▶ The task
In the rows below, rewrite the lines between the one holding "What is the difference" and the one holding "Reading left to", inclusive, as a numbered list. Omit blank lines and pictures.

▶ Source material
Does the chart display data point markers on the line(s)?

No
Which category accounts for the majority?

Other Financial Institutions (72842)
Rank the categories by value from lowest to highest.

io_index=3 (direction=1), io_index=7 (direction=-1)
...
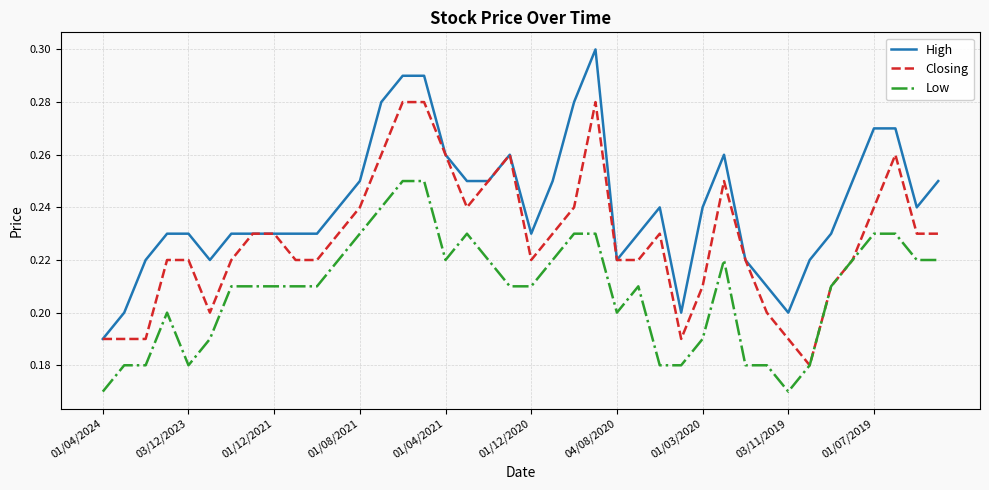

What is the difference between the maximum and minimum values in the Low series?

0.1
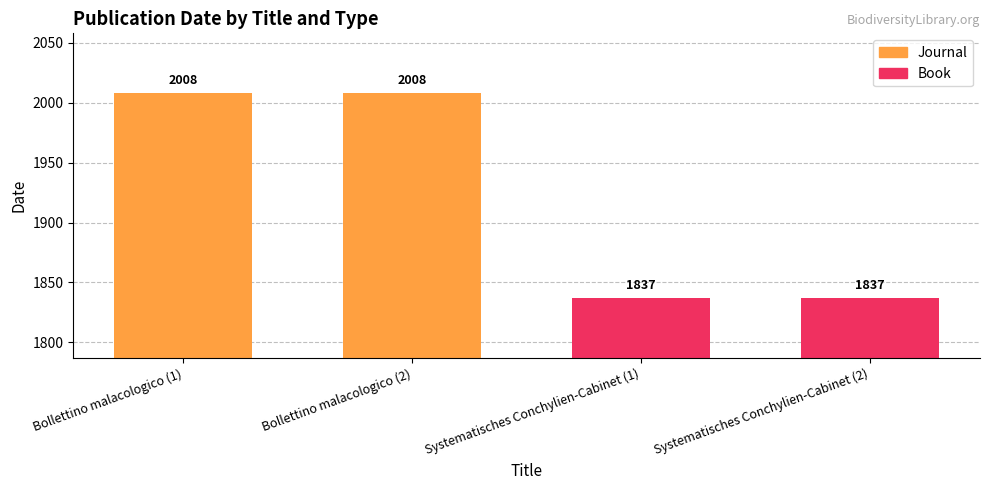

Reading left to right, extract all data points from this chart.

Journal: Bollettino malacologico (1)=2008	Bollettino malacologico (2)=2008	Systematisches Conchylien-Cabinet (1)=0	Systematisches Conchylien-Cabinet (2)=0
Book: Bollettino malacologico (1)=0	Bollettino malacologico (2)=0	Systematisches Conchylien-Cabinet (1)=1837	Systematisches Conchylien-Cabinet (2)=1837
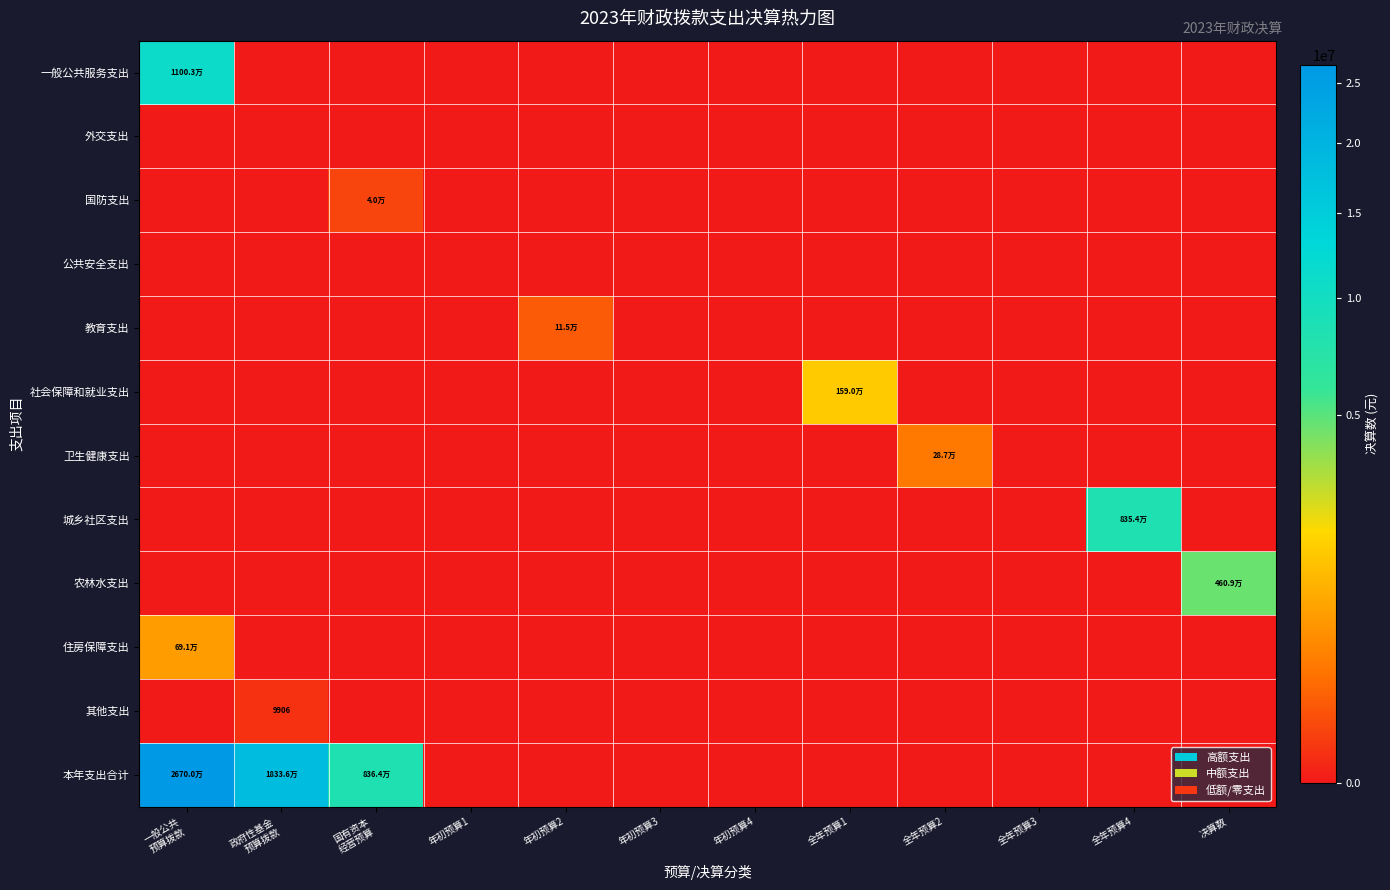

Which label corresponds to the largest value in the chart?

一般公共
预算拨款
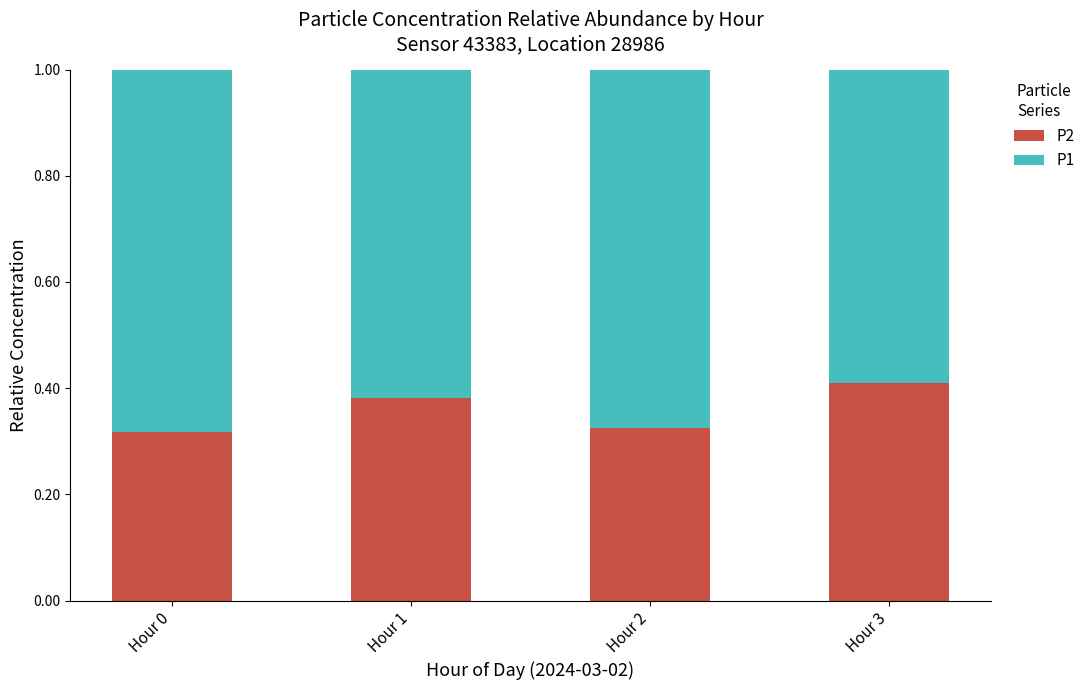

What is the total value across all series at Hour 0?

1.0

▶ Completed exercise
1. What is the difference between the maximum and minimum values in the Low series?
2. 0.1
3. Reading left to right, extract all data points from this chart.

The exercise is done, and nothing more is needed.